Она вошла с подносом, поставила инспектору чашу и доложила: звонок был в десять минут десятого, мужской голос, не назвался, просил господина Кадояма. Господин Кадояма говорил недолго. После этого дом был тихий. После половины одиннадцатого — тихий совсем.
— После половины одиннадцатого, — повторил инспектор. — Что произошло в половине одиннадцатого?
— Мидзумото-кун запирает холл, — сказала Акико-сан. — Половица поёт. После неё — тишина.
— Половица пела после запирания?
— Один раз, — сказала Акико-сан. — В двадцать два тридцать пять. Больше — тишина.
Инспектор записал. Он записывал всё одинаково — и «мужской голос», и «чай остыл», и в этом было что-то успокоительное, как в метрономе.
Моё показание было коротким. Я дал ему книгу дежурств. Он прочёл мою строку вслух: «Двадцать два двадцать. Кадояма-сан — почта, баня». Он спросил, слышал ли я, как гость вернулся. Я сказал, что нет. Он спросил, как гость вышел из дома, если холл был виден мне, а после половины одиннадцатого — заперт. Я сказал про веранды первого этажа. Инспектор посмотрел на меня так, как смотрят на замок, который оказался не замком.
— Веранды, — сказал он. — Зафиксировано.
Он спросил ещё несколько вещей. В котором часу гость обычно купался. Кто ещё пользовался ночной баней. Кто знал про ключ. Я отвечал. Потом он написал в блокноте что-то короткое, подчеркнул два раза и закрыл блокнот. Я не видел, что он написал. Он не стал читать вслух.
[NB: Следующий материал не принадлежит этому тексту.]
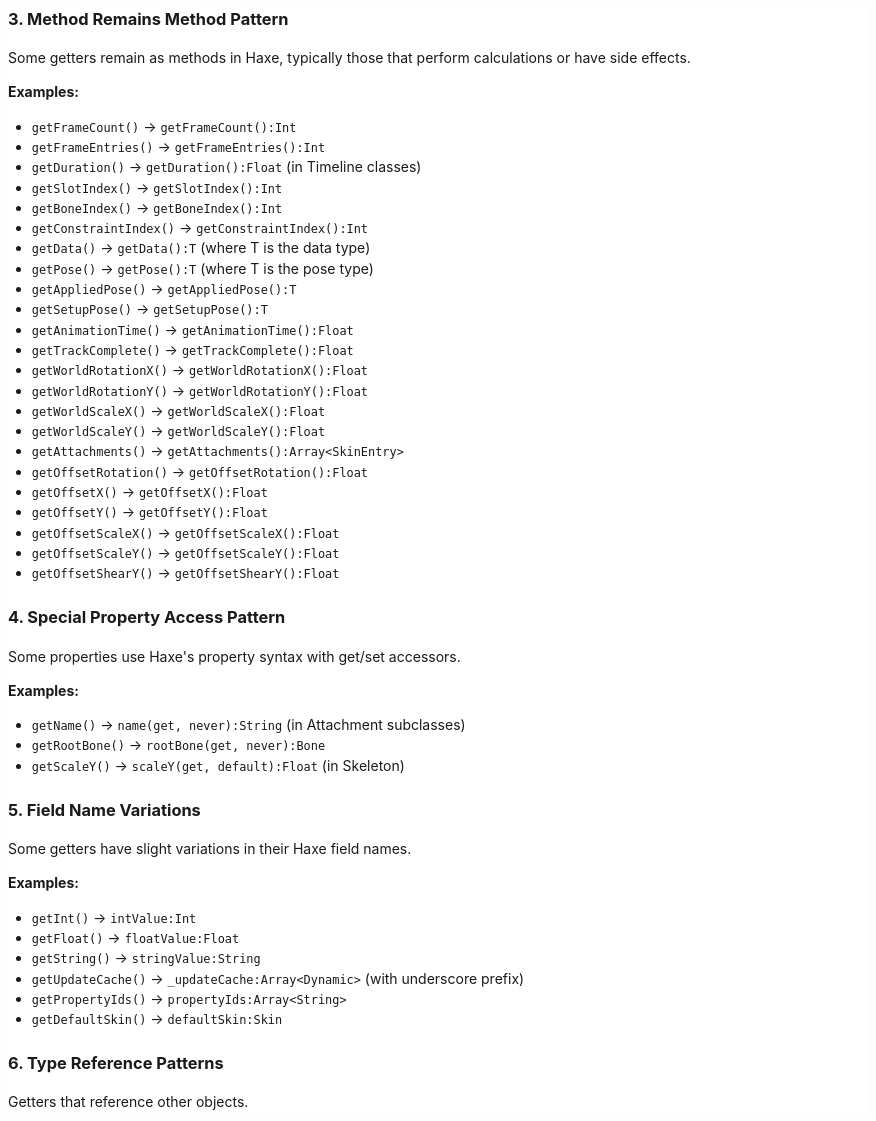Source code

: ### 3. Method Remains Method Pattern
Some getters remain as methods in Haxe, typically those that perform calculations or have side effects.

**Examples:**
- `getFrameCount()` → `getFrameCount():Int`
- `getFrameEntries()` → `getFrameEntries():Int`
- `getDuration()` → `getDuration():Float` (in Timeline classes)
- `getSlotIndex()` → `getSlotIndex():Int`
- `getBoneIndex()` → `getBoneIndex():Int`
- `getConstraintIndex()` → `getConstraintIndex():Int`
- `getData()` → `getData():T` (where T is the data type)
- `getPose()` → `getPose():T` (where T is the pose type)
- `getAppliedPose()` → `getAppliedPose():T`
- `getSetupPose()` → `getSetupPose():T`
- `getAnimationTime()` → `getAnimationTime():Float`
- `getTrackComplete()` → `getTrackComplete():Float`
- `getWorldRotationX()` → `getWorldRotationX():Float`
- `getWorldRotationY()` → `getWorldRotationY():Float`
- `getWorldScaleX()` → `getWorldScaleX():Float`
- `getWorldScaleY()` → `getWorldScaleY():Float`
- `getAttachments()` → `getAttachments():Array<SkinEntry>`
- `getOffsetRotation()` → `getOffsetRotation():Float`
- `getOffsetX()` → `getOffsetX():Float`
- `getOffsetY()` → `getOffsetY():Float`
- `getOffsetScaleX()` → `getOffsetScaleX():Float`
- `getOffsetScaleY()` → `getOffsetScaleY():Float`
- `getOffsetShearY()` → `getOffsetShearY():Float`

### 4. Special Property Access Pattern
Some properties use Haxe's property syntax with get/set accessors.

**Examples:**
- `getName()` → `name(get, never):String` (in Attachment subclasses)
- `getRootBone()` → `rootBone(get, never):Bone`
- `getScaleY()` → `scaleY(get, default):Float` (in Skeleton)

### 5. Field Name Variations
Some getters have slight variations in their Haxe field names.

**Examples:**
- `getInt()` → `intValue:Int`
- `getFloat()` → `floatValue:Float`
- `getString()` → `stringValue:String`
- `getUpdateCache()` → `_updateCache:Array<Dynamic>` (with underscore prefix)
- `getPropertyIds()` → `propertyIds:Array<String>`
- `getDefaultSkin()` → `defaultSkin:Skin`

### 6. Type Reference Patterns
Getters that reference other objects.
В полдень пришла Митико-сан.
Она пришла сама, без вызова, в парадном, и принесла журнал почты. Она положила его перед инспектором и сказала, что вчера в двадцать три сорок господин Кадояма отправил факс. В Осаку. В свою компанию. Он был спокоен. Он был, наоборот, лёгкий. Он сказал: «Последнее дело, Хаттори-сан, и домой». Митико-сан помнила всё, потому что Митико-сан помнила всё.
— Временной интервал, — сказал инспектор. — С двадцати трёх сорока до пяти утра. Содержание факса?
— Содержание у адресата, — сказала Митико-сан с достоинством человека, у которого спрашивают, чужие ли письма она читает. — У меня — лог. Вот.
Инспектор посмотрел на лог долго. Потом посмотрел на Митико-сан. Потом сказал «зафиксировано» и попросил у уезда запросить Осаку. Это было единственное его действие за день, похожее на спешку.